I pause, have I said something wrong? Given away my anxiety because now I'm used to letting things show?
"Deb?"
"You have friends Dex? Since when?" Deb laughs, sounding tired still but at least something can break through the fog of fatigue and amuse her. I laugh, give her the details and hang up.
I make a cup of coffee and stand out on the balcony. This morning I'll check out his apartment, see if he's left me anything which might indicate where he is, where he's taken her. Abduction is a much bigger thing than the 'smash and grab' style rape he perpetrated on Mary Chester.
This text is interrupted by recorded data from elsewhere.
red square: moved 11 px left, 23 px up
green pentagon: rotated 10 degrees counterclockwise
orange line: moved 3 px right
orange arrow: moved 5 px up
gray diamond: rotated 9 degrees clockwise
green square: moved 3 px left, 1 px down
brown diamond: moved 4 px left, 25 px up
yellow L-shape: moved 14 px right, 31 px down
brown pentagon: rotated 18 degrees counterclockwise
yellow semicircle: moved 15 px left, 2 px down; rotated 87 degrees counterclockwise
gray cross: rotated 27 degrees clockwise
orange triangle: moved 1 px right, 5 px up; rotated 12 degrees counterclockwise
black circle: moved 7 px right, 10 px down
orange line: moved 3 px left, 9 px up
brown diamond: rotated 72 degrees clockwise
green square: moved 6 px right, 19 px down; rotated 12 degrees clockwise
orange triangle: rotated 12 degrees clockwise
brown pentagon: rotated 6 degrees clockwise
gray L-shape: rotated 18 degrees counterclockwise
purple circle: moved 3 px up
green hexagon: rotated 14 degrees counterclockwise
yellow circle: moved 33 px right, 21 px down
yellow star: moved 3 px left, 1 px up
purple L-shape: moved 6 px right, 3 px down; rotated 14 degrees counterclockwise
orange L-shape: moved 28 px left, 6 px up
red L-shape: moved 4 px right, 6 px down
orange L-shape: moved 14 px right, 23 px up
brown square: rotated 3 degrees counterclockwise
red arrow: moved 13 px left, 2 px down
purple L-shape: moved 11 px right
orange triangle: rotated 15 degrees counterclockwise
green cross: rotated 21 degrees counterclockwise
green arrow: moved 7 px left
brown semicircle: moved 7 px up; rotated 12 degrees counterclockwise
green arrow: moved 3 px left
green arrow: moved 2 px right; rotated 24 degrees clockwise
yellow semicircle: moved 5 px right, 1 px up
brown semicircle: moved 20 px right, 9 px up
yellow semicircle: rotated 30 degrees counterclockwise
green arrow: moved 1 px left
"This is escalation, Dex." Harry leans beside me on the rail. I glance sideways at him and my fingers grip the cup. I nod, a sharp, fierce movement. "You have to find him. You know what the next step for him will be don't you? If she's seen his face or heard his voice?" I nod again, shut up Harry, shut up.
"Why does this keep happening?" I spit the words over my teeth. Harry shakes his head and sighs.
"It's the risks of life, Dex. Look at me, your biological mom died, your foster mom died. I was left all alone." I look at him, seeing instead the sun rising, angry and red behind his head, casting him in some bloody silhouette.